DATA SECTION Block Start
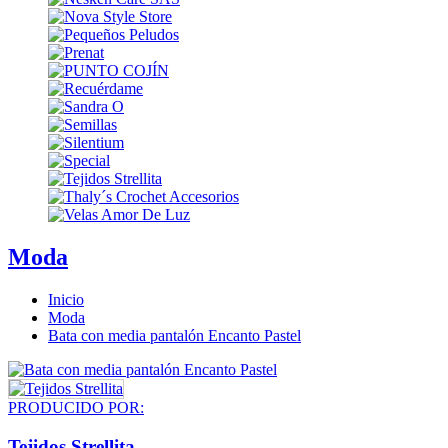
Moda
Inicio
Moda
Bata con media pantalón Encanto Pastel
PRODUCIDO POR:
Tejidos Strellita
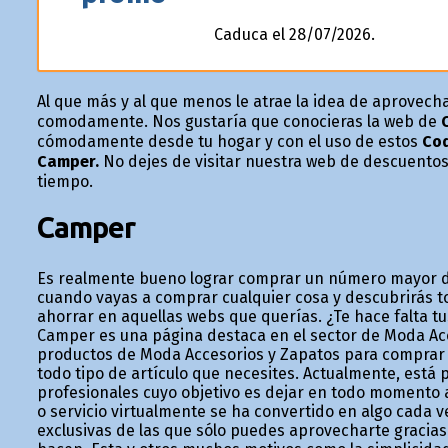
Caduca el 28/07/2026.
Al que más y al que menos le atrae la idea de aprovech
comodamente. Nos gustaría que conocieras la web de
cómodamente desde tu hogar y con el uso de estos
Cod
Camper.
No dejes de visitar nuestra web de descuentos
tiempo.
Camper
Es realmente bueno lograr comprar un número mayor de 
cuando vayas a comprar cualquier cosa y descubrirás t
ahorrar en aquellas webs que querías. ¿Te hace falta 
Camper es una página destaca en el sector de Moda Ac
productos de Moda Accesorios y Zapatos para comprar e
todo tipo de artículo que necesites. Actualmente, está
profesionales cuyo objetivo es dejar en todo momento a
o servicio virtualmente se ha convertido en algo cada v
exclusivas de las que sólo puedes aprovecharte gracias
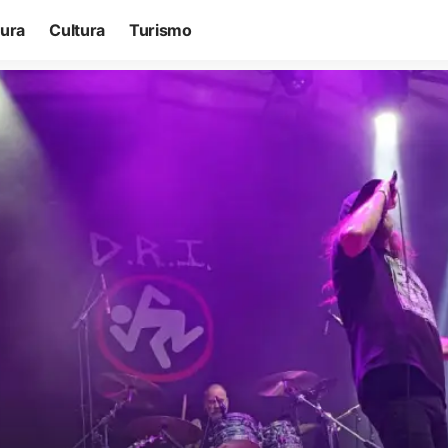
tura
Cultura
Turismo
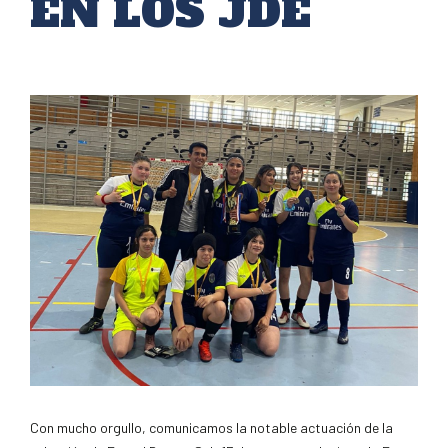
EN LOS JDE
Con mucho orgullo, comunicamos la notable actuación de la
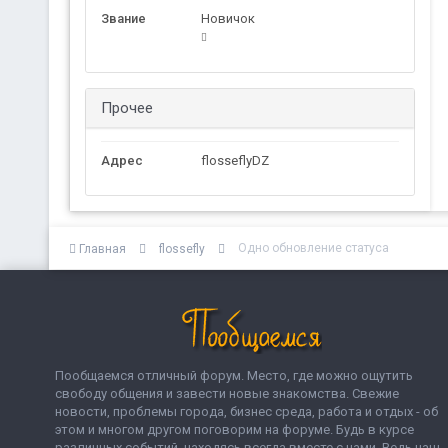
Звание
Новичок
Прочее
Адрес
flosseflyDZ
Одно обновление статуса
Главная
flossefly
Пообщаемся отличный форум. Место, где можно ощутить
свободу общения и завести новые знакомства. Свежие
новости, проблемы города, бизнес среда, работа и отдых - об
этом и многом другом поговорим на форуме. Будь в курсе
различных событий, находясь всегда вместе с нами. Ведь наш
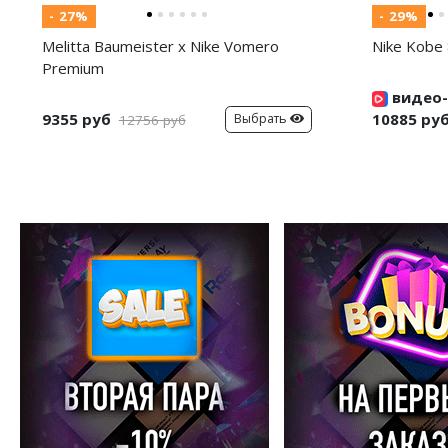
- 27%
- 29%
Melitta Baumeister x Nike Vomero
Nike Kobe 
Premium
видео-
9355 руб
10885 ру
Выбрать
12756 руб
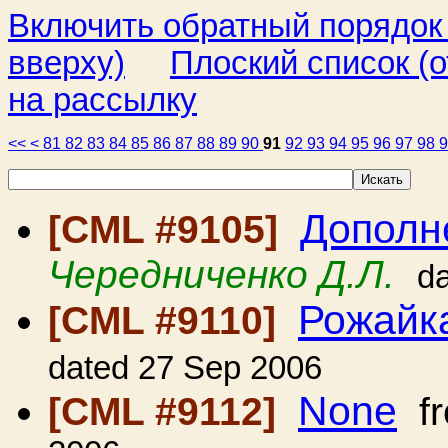
Включить обратный порядок
вверху)
Плоский список (о
на рассылку
<<
<
81
82
83
84
85
86
87
88
89
90
91
92
93
94
95
96
97
98
Дополн
[CML #9105]
Чередниченко Д.Л.
d
Рожайк
[CML #9110]
dated 27 Sep 2006
None
[CML #9112]
f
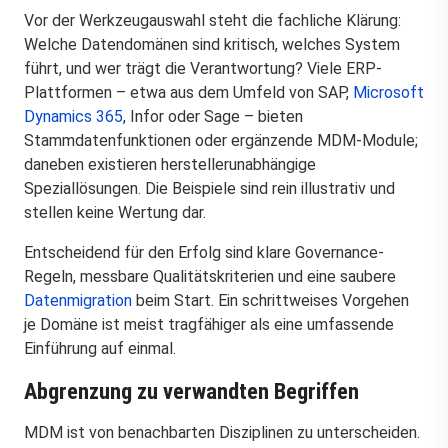
Vor der Werkzeugauswahl steht die fachliche Klärung:
Welche Datendomänen sind kritisch, welches System
führt, und wer trägt die Verantwortung? Viele ERP-
Plattformen – etwa aus dem Umfeld von SAP,
Microsoft
Dynamics 365
, Infor oder Sage – bieten
Stammdatenfunktionen oder ergänzende MDM-Module;
daneben existieren herstellerunabhängige
Speziallösungen. Die Beispiele sind rein illustrativ und
stellen keine Wertung dar.
Entscheidend für den Erfolg sind klare Governance-
Regeln, messbare Qualitätskriterien und eine saubere
Datenmigration
beim Start. Ein schrittweises Vorgehen
je Domäne ist meist tragfähiger als eine umfassende
Einführung auf einmal.
Abgrenzung zu verwandten Begriffen
MDM ist von benachbarten Disziplinen zu unterscheiden.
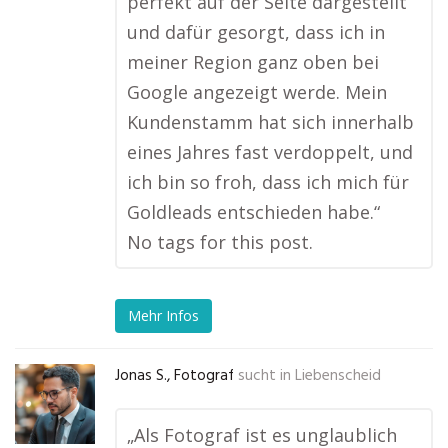
perfekt auf der Seite dargestellt
und dafür gesorgt, dass ich in
meiner Region ganz oben bei
Google angezeigt werde. Mein
Kundenstamm hat sich innerhalb
eines Jahres fast verdoppelt, und
ich bin so froh, dass ich mich für
Goldleads entschieden habe.“
No tags for this post.
Mehr Infos
Jonas S., Fotograf
sucht in
Liebenscheid
„Als Fotograf ist es unglaublich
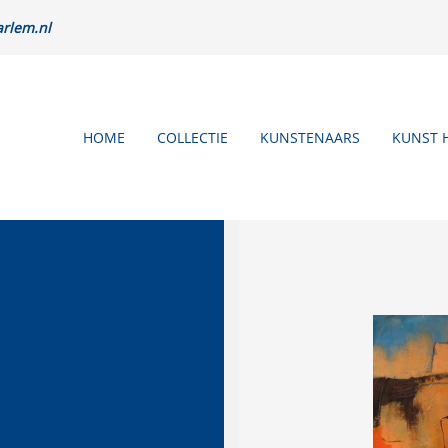
rlem.nl
HOME
COLLECTIE
KUNSTENAARS
KUNST 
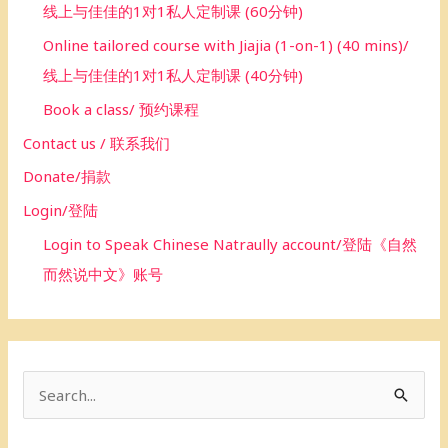
线上与佳佳的1对1私人定制课 (60分钟)
Online tailored course with Jiajia (1-on-1) (40 mins)/
线上与佳佳的1对1私人定制课 (40分钟)
Book a class/ 预约课程
Contact us / 联系我们
Donate/捐款
Login/登陆
Login to Speak Chinese Natraully account/登陆《自然
而然说中文》账号
S
e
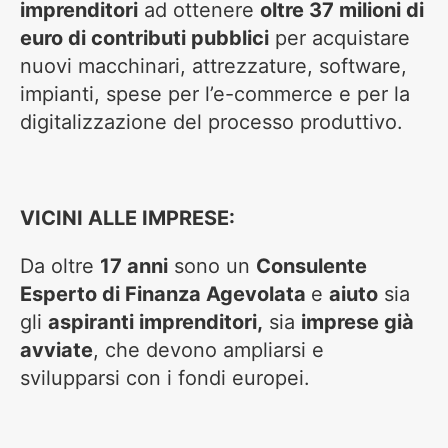
imprenditori
ad ottenere
oltre 37 milioni di
euro di contributi pubblici
per acquistare
nuovi macchinari, attrezzature, software,
impianti, spese per l’e-commerce e per la
digitalizzazione del processo produttivo.
VICINI ALLE IMPRESE:
Da oltre
17 anni
sono un
Consulente
Esperto di Finanza Agevolata
e
aiuto
sia
gli
aspiranti imprenditori,
sia
imprese già
avviate
, che devono ampliarsi e
svilupparsi con i fondi europei.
DATA SECTION Block End
### EXERCISE DESCRIPTION
Please copy the line holding "imprese già" and all lines after it to the end of the records, exactly, and nothing else.

### ANSWER SPACE
imprese già
avviate
, che devono ampliarsi e
svilupparsi con i fondi europei.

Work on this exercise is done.